パターン化されたメロディが延々と繰り返されるこの曲は、ループを意識した物語である『メッセージ』にぴったりの楽曲と言えるでしょう。
④緻密に用意された「文字」
劇中でヘプタポッドが描く表意文字は、難解かつ斬新なものですが、それだけではなく見た目の美しさにも心を奪われます。この文字はプロダクションデザイナーである、パトリス・ヴェルメットによりデザインされたものです。パッと見では言語と分からないこの文字は、異星人らが時間を直線的に捉えていないことが表わされていると言えるでしょう。
ヴェルメットは「地球上の文明や既知の事実などとは一線を画した、面白く見た目も良いものを作りたかった。」と話しています。この文字の作る過程では、アーティストでもあるヴェルメットの妻の、アイデアスケッチが採用されました。ヴェルメットらはこのアイデアを基に、円からはみ出たツルの部分に違いを持たせ、100文字分の文字を制作しているのです。
更にヴェルメットらのチームは出来上がったロゴグラムの解析を、理論物理学者のスティーヴン・ウルフラムらに依頼しました。
ウルフラムとその息子はこの文字を「ピザを切る要領」で12分割し、ソフトウェアを使い解析!何と劇中でのイアンやルイーズの文字の解析方法は、このやり方を真似たものだったのです。尚この解析コードは、インターネット上でも公開されています。
⑤まさかの“ばかうけ”とのコラボ
『メッセージ』の黒くて不気味な巨大船は、これまでにない斬新なデザインであると大変話題になりました。しかし日本では、「どこかで見たことある!」という声が次々と上がります!よくよく見るとこの宇宙船は、何と日本人にはなじみのスナック菓子“ばかうけ”とそっくりであったからです。

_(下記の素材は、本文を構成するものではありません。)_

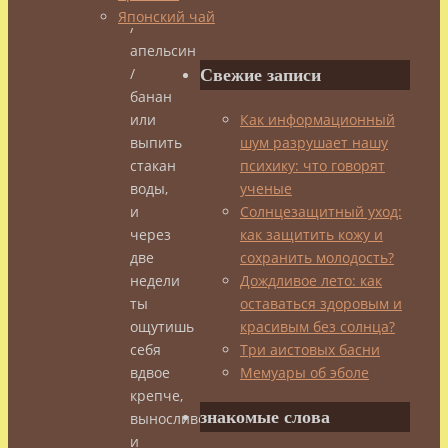
мандарин
Японский чай
/
апельсин
/
Свежие записи
банан
или
Как информационный
выпить
шум разрушает нашу
стакан
психику: что говорят
воды,
ученые
и
Солнцезащитный уход:
через
как защитить кожу и
две
сохранить молодость?
недели
Дождливое лето: как
ты
оставаться здоровым и
ощутишь
красивым без солнца?
себя
Три аистовых басни
вдвое
Мемуары об эболе
крепче,
знакомые слова
выносливее
и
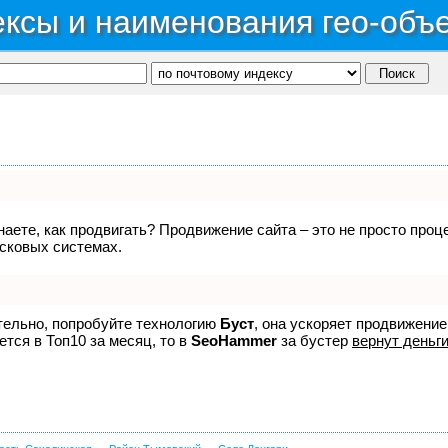
ксы и наименования гео-объ
знаете, как продвигать? Продвижение сайта – это не просто про
исковых системах.
ятельно, попробуйте технологию
Буст
, она ускоряет продвижение
ется в Топ10 за месяц, то в
SeoHammer
за бустер
вернут деньги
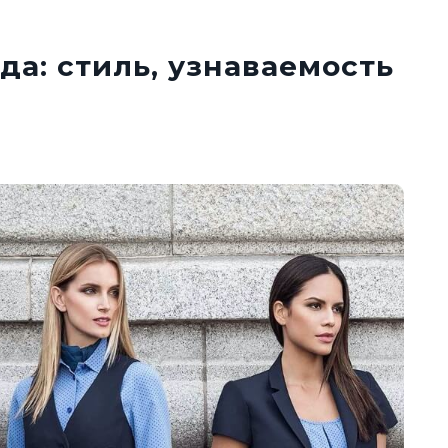
а: стиль, узнаваемость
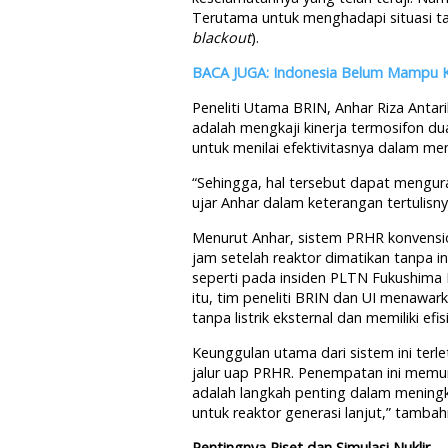
Terutama untuk menghadapi situasi tak
blackout
).
BACA JUGA: Indonesia Belum Mampu K
Peneliti Utama BRIN, Anhar Riza Antar
adalah mengkaji kinerja termosifon dua
untuk menilai efektivitasnya dalam me
“Sehingga, hal tersebut dapat mengur
ujar Anhar dalam keterangan tertulisny
Menurut Anhar, sistem PRHR konvensi
jam setelah reaktor dimatikan tanpa i
seperti pada insiden PLTN Fukushima D
itu, tim peneliti BRIN dan UI menawar
tanpa listrik eksternal dan memiliki efi
Keunggulan utama dari sistem ini ter
jalur uap PRHR. Penempatan ini memung
adalah langkah penting dalam meningk
untuk reaktor generasi lanjut,” tambah
Pentingnya Riset dan Simulasi Nuklir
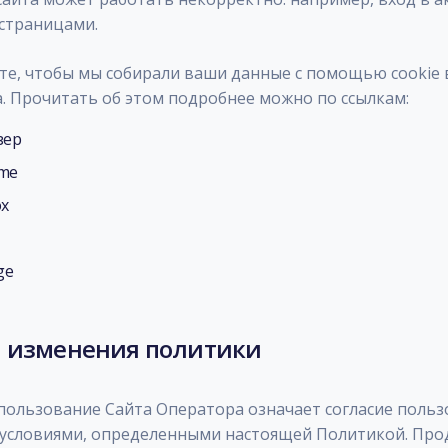
страницами.
ите, чтобы мы собирали ваши данные с помощью cookie 
а. Прочитать об этом подробнее можно по ссылкам:
зер
ome
ox
ge
 и изменения политики
ользование Сайта Оператора означает согласие пользов
 условиями, определенными настоящей Политикой. Про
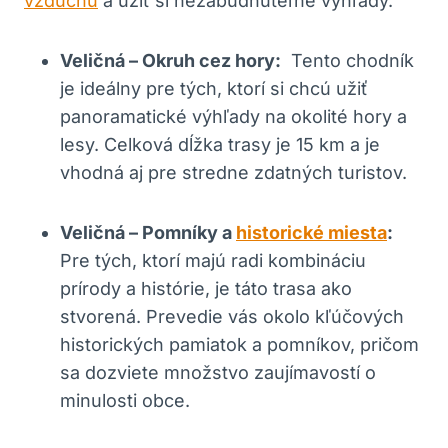
vzduchu
⁤a‌ užiť ‌si nezabudnuteľné výhľady.
Veličná –‍ Okruh cez hory:
⁣ Tento chodník
⁢je ideálny pre tých, ⁢ktorí si chcú užiť
panoramatické⁣ výhľady ⁣na okolité hory a
⁢lesy. Celková dĺžka ⁤trasy je​ 15⁢ km a je
vhodná ⁤aj pre stredne‍ zdatných turistov.
Veličná – ‍Pomníky a
historické miesta
:
⁣
Pre⁢ tých, ktorí ‌majú radi⁣ kombináciu
prírody a histórie, je táto trasa ako
stvorená. Prevedie vás okolo kľúčových
historických pamiatok a pomníkov, pričom
sa dozviete ​množstvo zaujímavostí o
minulosti obce.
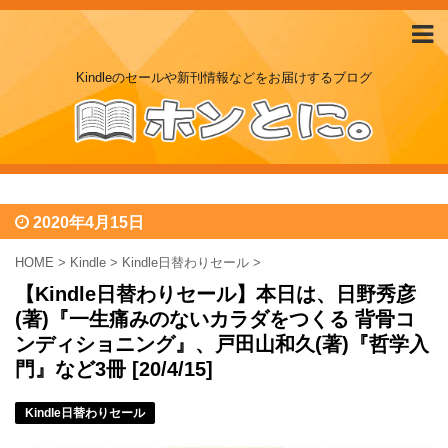
Kindleのセールや新刊情報などをお届けするブログ
2020年4月15日
HOME
>
Kindle
>
Kindle日替わりセール
>
【Kindle日替わりセール】本日は、日野秀彦
(著)『一生痛みのないカラダをつくる 背骨コ
ンディショニング』、戸田山和久(著)『哲学入
門』など3冊 [20/4/15]
Kindle日替わりセール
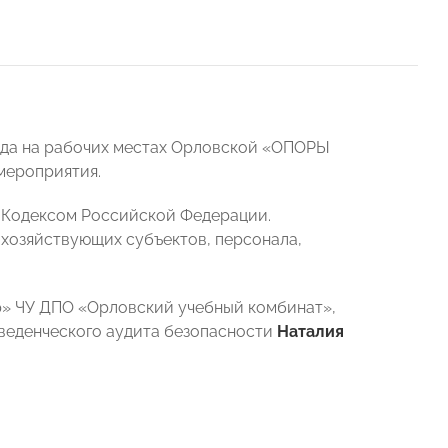
уда на рабочих местах Орловской «ОПОРЫ
мероприятия.
 Кодексом Российской Федерации.
 хозяйствующих субъектов, персонала,
р» ЧУ ДПО «Орловский учебный комбинат»,
оведенческого аудита безопасности
Наталия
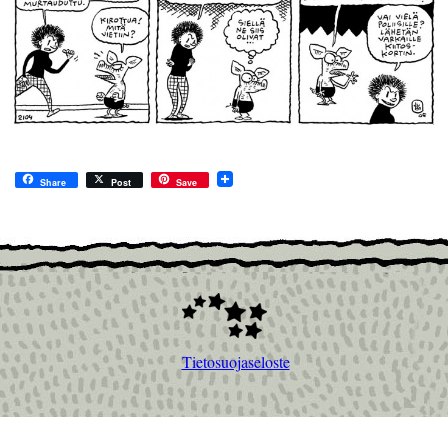
Share
Post
Save
Tietosuojaseloste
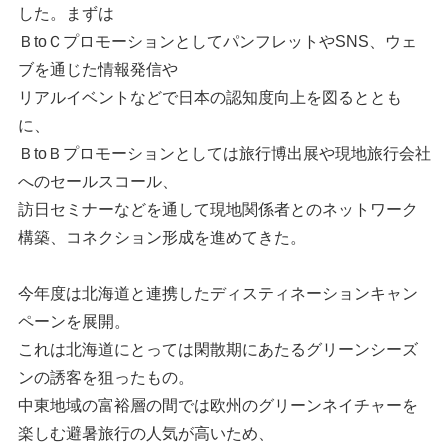
した。まずは
ＢtoＣプロモーションとしてパンフレットやSNS、ウェ
ブを通じた情報発信や
リアルイベントなどで日本の認知度向上を図るととも
に、
ＢtoＢプロモーションとしては旅行博出展や現地旅行会社
へのセールスコール、
訪日セミナーなどを通して現地関係者とのネットワーク
構築、コネクション形成を進めてきた。
今年度は北海道と連携したディスティネーションキャン
ペーンを展開。
これは北海道にとっては閑散期にあたるグリーンシーズ
ンの誘客を狙ったもの。
中東地域の富裕層の間では欧州のグリーンネイチャーを
楽しむ避暑旅行の人気が高いため、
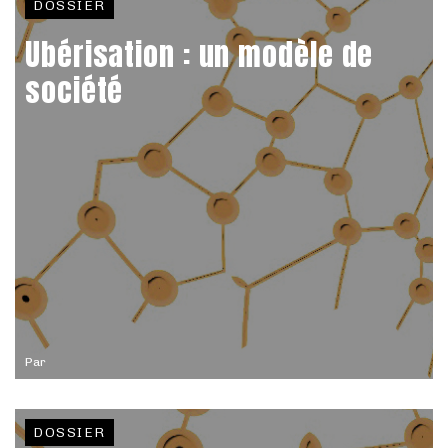
DOSSIER
Ubérisation : un modèle de
société
Par
DOSSIER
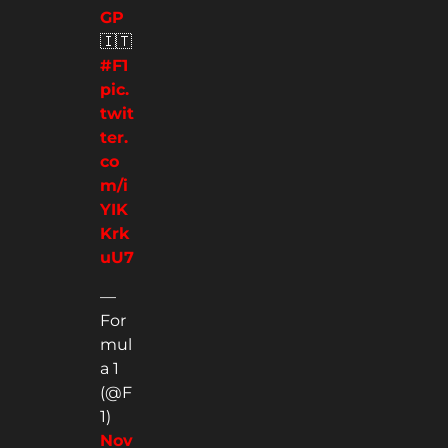
GP
🇮🇹
#F1
pic.
twit
ter.
co
m/i
YIK
Krk
uU7
—
For
mul
a 1
(@F
1)
Nov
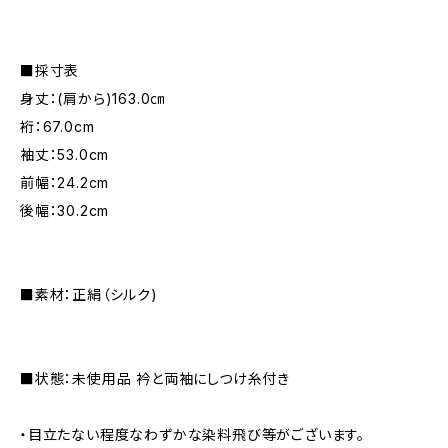
■採寸表
身丈：(肩から)163.0㎝
裄：67.0cm
袖丈：53.0cm
前幅：24.2cm
後幅：30.2cm
■素材：正絹（シルク)
■状態：未使用品 衿と両袖にしつけ糸付き
・目立たない程度なわずかな染料飛び等がございます。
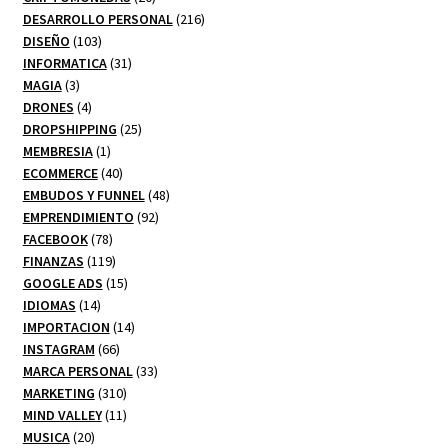
productos
216
DESARROLLO PERSONAL
216
103
productos
DISEÑO
103
productos
31
INFORMATICA
31
3
productos
MAGIA
3
productos
4
DRONES
4
productos
25
DROPSHIPPING
25
1
productos
MEMBRESIA
1
producto
40
ECOMMERCE
40
productos
48
EMBUDOS Y FUNNEL
48
92
productos
EMPRENDIMIENTO
92
78
productos
FACEBOOK
78
productos
119
FINANZAS
119
productos
15
GOOGLE ADS
15
14
productos
IDIOMAS
14
productos
14
IMPORTACION
14
66
productos
INSTAGRAM
66
productos
33
MARCA PERSONAL
33
310
productos
MARKETING
310
productos
11
MIND VALLEY
11
20
productos
MUSICA
20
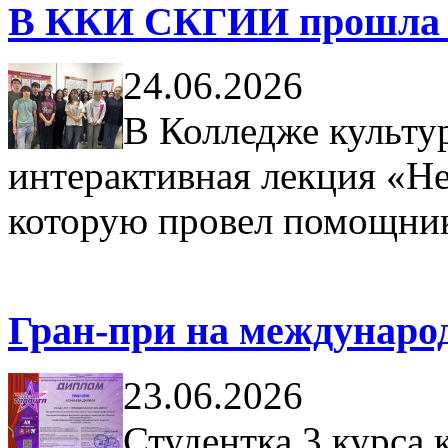
В ККИ СКГИИ прошла л
24.06.2026
В Колледже культ
интерактивная лекция «Н
которую провел помощник
Гран-при на международ
23.06.2026
Студентка 3 курса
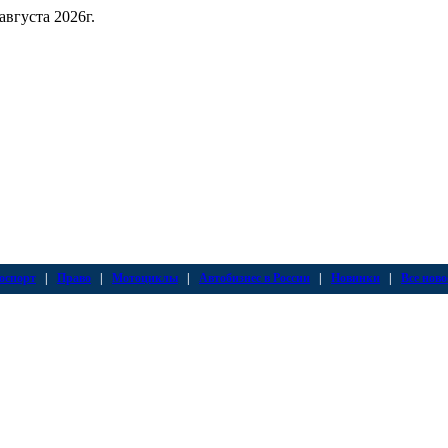
 августа 2026г.
оспорт
|
Право
|
Мотоциклы
|
Автобизнес в России
|
Новинки
|
Все ново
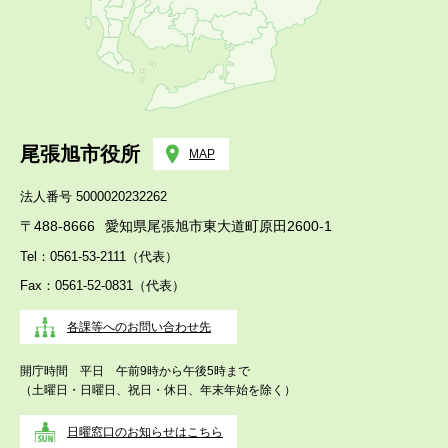
尾張旭市役所
MAP
法人番号 5000020232262
〒488-8666
愛知県尾張旭市東大道町原田2600-1
Tel：0561-53-2111（代表）
Fax：0561-52-0831（代表）
各課等へのお問い合わせ先
開庁時間 平日 午前9時から午後5時まで
（土曜日・日曜日、祝日・休日、年末年始を除く）
日曜窓口のお知らせはこちら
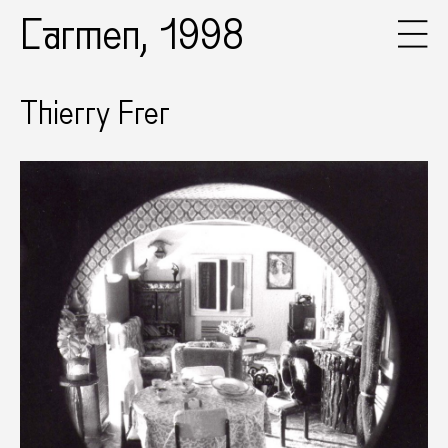
Carmen, 1998
Thierry Frer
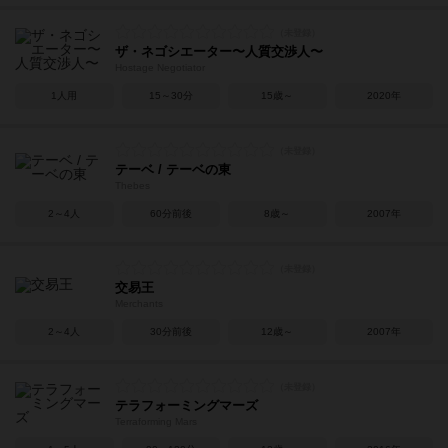
ザ・ネゴシエーター〜人質交渉人〜
Hostage Negotiator
1人用
15～30分
15歳～
2020年
テーベ / テーベの東
Thebes
2～4人
60分前後
8歳～
2007年
交易王
Merchants
2～4人
30分前後
12歳～
2007年
テラフォーミングマーズ
Terraforming Mars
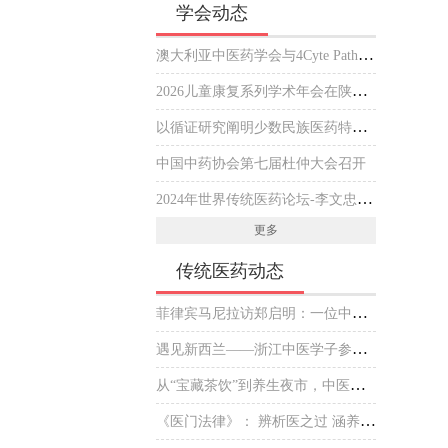
学会动态
澳大利亚中医药学会与4Cyte Pathology在悉尼签署合作备忘录推动中医临床与现代病理检测协作 开启澳大利亚中医专业发展新篇章
2026儿童康复系列学术年会在陕西西安举行
以循证研究阐明少数民族医药特色优势
中国中药协会第七届杜仲大会召开
2024年世界传统医药论坛-李文忠海外中医传播杰出贡献奖 获奖人员公示
更多
传统医药动态
菲律宾马尼拉访郑启明：一位中医师的“下南洋”新传
遇见新西兰——浙江中医学子参加毛利文化交流会
从“宝藏茶饮”到养生夜市，中医药掌握了什么“出圈密码”？
《医门法律》： 辨析医之过 涵养医之德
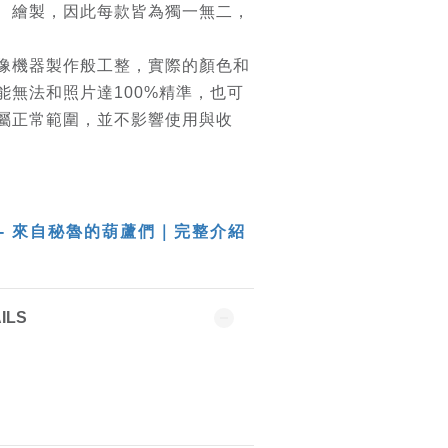
、繪製，因此每款皆為獨一無二，
像機器製作般工整，實際的顏色和
能無法和照片達100%精準，也可
屬正常範圍，並不影響使用與收
 - 來自秘魯的葫蘆們｜完整介紹
ILS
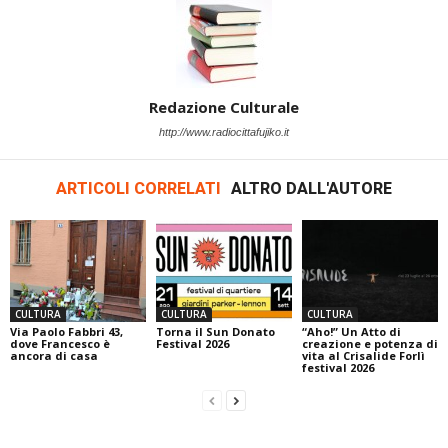
Redazione Culturale
http://www.radiocittafujiko.it
ARTICOLI CORRELATI
ALTRO DALL'AUTORE
CULTURA
CULTURA
CULTURA
Via Paolo Fabbri 43,
Torna il Sun Donato
“Aho!” Un Atto di
dove Francesco è
Festival 2026
creazione e potenza di
ancora di casa
vita al Crisalide Forlì
festival 2026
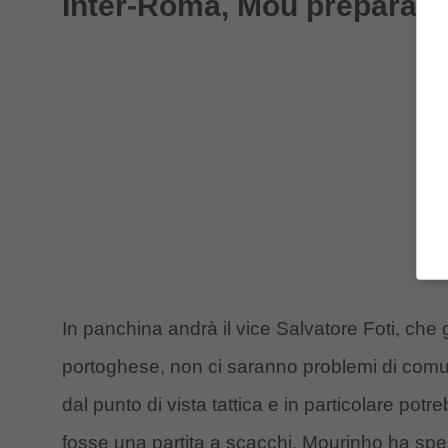
Inter-Roma, Mou prepara l’
In panchina andrà il vice Salvatore Foti, che 
portoghese, non ci saranno problemi di comu
dal punto di vista tattica e in particolare p
fosse una partita a scacchi. Mourinho ha spesso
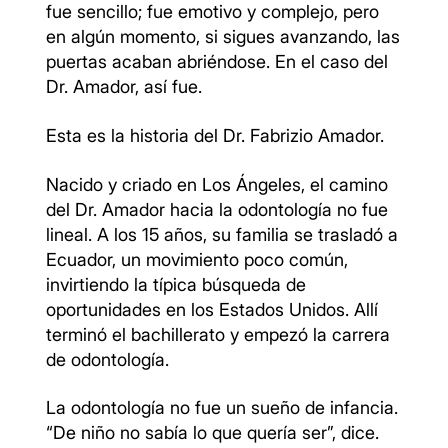
fue sencillo; fue emotivo y complejo, pero
en algún momento, si sigues avanzando, las
puertas acaban abriéndose. En el caso del
Dr. Amador, así fue.
Esta es la historia del Dr. Fabrizio Amador.
Nacido y criado en Los Ángeles, el camino
del Dr. Amador hacia la odontología no fue
lineal. A los 15 años, su familia se trasladó a
Ecuador, un movimiento poco común,
invirtiendo la típica búsqueda de
oportunidades en los Estados Unidos. Allí
terminó el bachillerato y empezó la carrera
de odontología.
La odontología no fue un sueño de infancia.
“De niño no sabía lo que quería ser”, dice.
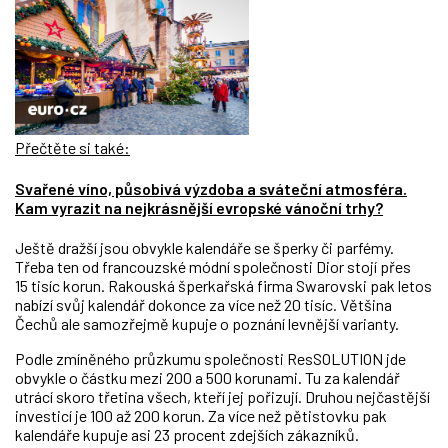
Přečtěte si také:
Svařené víno, působivá výzdoba a sváteční atmosféra.
Kam vyrazit na nejkrásnější evropské vánoční trhy?
Ještě dražší jsou obvykle kalendáře se šperky či parfémy.
Třeba ten od francouzské módní společnosti Dior stojí přes
15 tisíc korun. Rakouská šperkařská firma Swarovski pak letos
nabízí svůj kalendář dokonce za více než 20 tisíc.
Většina
Čechů ale samozřejmě kupuje o poznání levnější varianty.
Podle zmíněného průzkumu společnosti ResSOLUTION jde
obvykle o částku mezi 200 a 500 korunami. Tu za kalendář
utrácí skoro třetina všech, kteří jej pořizují. Druhou nejčastější
investicí je 100 až 200 korun. Za více než pětistovku pak
kalendáře kupuje asi 23 procent zdejších zákazníků.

これに対して監督は、「“ばかうけ”から影響を受けた」とリップサービスを見せてくれました。このことがきっかけとなり、栗山米菓公認のコラボポスターも製作されています。更に監督は「これまでにない宇宙船の造形にこだわり抜いたつもりだったのに、地球の裏側では皆が知っているポピュラー・スナックの形だったなんて!」と笑って話していたようです。
まとめ
『メッセージ』は異星人との交信というスケールの大きなテーマを扱った作品でありながら、たった1人の人生にスポットが当てられたとても個人的なドラマでもあります。生きることとは?死ぬこととは?など哲学的なテーマを含んだ本作品は謎が多く、観れば観るほど見応えのある作品なのかも知れません。
また本作品には、人類がピースな世界を作り上げる為のアイデアが、たくさん詰まっています。共通の言語を持ち互いに歩み寄ろうとすることの大切さ、また協力し合うことでメリットを分かち合うことができる可能性など、ポジティブなメッセージを持ったこの映画は、多くの人から共感を得る内容のものであると言えるでしょう!